See Me Now at the Young Vic, SE1

reviewed for The Times, 20 February 2017

See Me Now


There are rules to sex work. The participants in See Me Now agree on most of them: “Never use your real name”; “Get the money first.” Otherwise there’s less of a consensus. Pan never carries sharp objects, in case they’re used against her. B, however, always packs a pair of scissors, in case she has to cut her slaves out of a harness.

The latest in the Young Vic’s Taking Part programme, which continues to set the bar for theatre outreach work, See Me Now is clearly an extraordinary therapeutic experience for the 11 sex workers who take the stage to tell their stories. For the audience, there are flashes of wit and insight. Yet this inchoate set of sketches rarely breaks through into transformative performance.

The very diversity of Molly Taylor and Mimi Poskitt’s project is its weak spot. Peter is 67 and a debonair gay gentleman; Flynt will escort you to your sister’s wedding, make your ex jealous and give you an orgasm into the bargain; B and Pan are transsexuals for whom sex work has been one of the few ways to pay for surgery.
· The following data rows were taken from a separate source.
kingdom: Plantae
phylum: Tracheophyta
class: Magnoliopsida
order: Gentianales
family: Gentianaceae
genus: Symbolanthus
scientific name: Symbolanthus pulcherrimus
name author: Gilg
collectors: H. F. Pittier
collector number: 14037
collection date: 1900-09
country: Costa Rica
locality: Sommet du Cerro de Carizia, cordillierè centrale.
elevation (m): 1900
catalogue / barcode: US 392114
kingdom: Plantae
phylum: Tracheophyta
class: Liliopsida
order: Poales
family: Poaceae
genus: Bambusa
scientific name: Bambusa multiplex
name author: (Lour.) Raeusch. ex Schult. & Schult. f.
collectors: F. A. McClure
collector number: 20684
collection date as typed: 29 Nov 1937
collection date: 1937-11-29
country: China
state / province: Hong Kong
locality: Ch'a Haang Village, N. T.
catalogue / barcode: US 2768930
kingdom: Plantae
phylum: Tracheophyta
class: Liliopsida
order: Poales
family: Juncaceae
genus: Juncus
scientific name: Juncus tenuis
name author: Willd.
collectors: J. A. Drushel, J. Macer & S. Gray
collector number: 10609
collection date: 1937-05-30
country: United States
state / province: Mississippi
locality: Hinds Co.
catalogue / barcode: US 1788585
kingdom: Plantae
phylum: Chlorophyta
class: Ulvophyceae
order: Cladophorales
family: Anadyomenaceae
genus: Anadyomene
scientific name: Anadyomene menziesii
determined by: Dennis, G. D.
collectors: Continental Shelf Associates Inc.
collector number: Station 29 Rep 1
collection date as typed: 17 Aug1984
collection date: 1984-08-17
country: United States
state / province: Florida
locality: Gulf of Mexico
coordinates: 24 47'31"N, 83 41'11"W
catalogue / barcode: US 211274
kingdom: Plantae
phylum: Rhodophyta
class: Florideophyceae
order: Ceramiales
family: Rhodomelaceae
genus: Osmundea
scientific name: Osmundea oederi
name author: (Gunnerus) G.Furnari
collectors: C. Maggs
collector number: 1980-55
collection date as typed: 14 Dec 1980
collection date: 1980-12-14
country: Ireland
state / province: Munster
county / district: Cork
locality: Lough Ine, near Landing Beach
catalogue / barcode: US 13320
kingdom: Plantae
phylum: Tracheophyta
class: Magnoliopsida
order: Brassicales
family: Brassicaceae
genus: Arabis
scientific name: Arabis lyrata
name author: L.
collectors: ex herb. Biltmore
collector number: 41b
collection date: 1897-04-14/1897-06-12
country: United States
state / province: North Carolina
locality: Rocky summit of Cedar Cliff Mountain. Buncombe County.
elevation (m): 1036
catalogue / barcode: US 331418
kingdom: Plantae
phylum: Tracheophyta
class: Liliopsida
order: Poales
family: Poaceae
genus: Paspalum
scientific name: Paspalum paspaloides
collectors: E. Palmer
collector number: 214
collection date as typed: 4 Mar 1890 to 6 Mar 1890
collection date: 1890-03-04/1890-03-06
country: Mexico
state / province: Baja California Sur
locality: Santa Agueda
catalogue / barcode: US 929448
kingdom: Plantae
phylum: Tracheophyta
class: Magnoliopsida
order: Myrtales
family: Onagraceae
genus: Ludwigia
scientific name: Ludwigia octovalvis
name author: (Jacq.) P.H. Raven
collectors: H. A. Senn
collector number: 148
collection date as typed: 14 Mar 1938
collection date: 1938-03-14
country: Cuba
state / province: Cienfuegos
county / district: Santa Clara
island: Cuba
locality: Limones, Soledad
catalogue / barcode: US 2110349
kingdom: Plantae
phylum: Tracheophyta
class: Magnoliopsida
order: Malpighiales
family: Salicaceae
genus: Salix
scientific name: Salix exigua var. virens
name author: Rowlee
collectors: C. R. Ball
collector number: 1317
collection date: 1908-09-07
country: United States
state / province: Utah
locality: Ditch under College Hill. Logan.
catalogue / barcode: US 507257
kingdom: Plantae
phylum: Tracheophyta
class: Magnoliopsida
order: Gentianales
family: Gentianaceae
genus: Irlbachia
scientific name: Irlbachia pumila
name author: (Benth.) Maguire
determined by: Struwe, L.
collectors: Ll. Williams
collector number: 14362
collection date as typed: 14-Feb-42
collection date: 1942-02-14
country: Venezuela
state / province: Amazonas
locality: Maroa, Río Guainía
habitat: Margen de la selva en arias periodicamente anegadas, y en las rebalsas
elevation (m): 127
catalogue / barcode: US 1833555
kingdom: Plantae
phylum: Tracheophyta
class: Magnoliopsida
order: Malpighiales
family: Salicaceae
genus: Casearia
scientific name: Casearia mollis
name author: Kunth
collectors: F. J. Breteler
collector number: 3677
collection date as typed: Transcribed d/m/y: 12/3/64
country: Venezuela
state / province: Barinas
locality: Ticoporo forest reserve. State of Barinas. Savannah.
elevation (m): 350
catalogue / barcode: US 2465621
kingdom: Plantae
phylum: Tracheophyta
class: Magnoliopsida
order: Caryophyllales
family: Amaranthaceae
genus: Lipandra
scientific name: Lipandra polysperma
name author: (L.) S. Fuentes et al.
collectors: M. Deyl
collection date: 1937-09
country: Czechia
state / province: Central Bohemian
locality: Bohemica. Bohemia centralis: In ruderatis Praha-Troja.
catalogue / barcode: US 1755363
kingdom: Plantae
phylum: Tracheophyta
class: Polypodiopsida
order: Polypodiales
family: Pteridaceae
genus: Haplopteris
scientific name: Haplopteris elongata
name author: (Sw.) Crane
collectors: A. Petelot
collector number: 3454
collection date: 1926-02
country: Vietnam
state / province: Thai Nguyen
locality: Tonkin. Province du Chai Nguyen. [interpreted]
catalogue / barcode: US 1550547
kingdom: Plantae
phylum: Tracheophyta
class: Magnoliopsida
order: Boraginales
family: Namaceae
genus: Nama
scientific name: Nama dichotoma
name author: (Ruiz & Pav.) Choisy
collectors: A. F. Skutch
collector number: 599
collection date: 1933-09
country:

Each has great moments (Pan, like Tiresias, claims to know the secrets of both sexes – “how did she know about that?”). But there’s little coherence, poetic or political, in these competing voices.

All the performers have good reasons to favour further decriminalisation. Beth is particularly indignant, having considered sex work the most empowering way to pay off drama school debt — until her career was ruined by a criminal record. Ric London and Governess Elizabeth, a sophisticated dominatrix, are evangelical about the spiritual healing their clients enjoy. But it’s not clear what their pride has to offer Adorable, who has been trafficked from Nigeria, or Dee, who tells of trading blowjobs for crack cocaine. Only thanks to Vicki Manderson’s choreography is there any sense of shared experience.

Meanwhile, there’s a lot of ranting about the relative evils of bankers and some rather undeconstructed appearances by historical whores (Messalina, the wife of the Roman Emperor Claudius, gets a bad rap). There’s also joy and honesty — ultra-explicit. The performers seem to be making breakthroughs. Unfortunately, they don’t always reach the audience.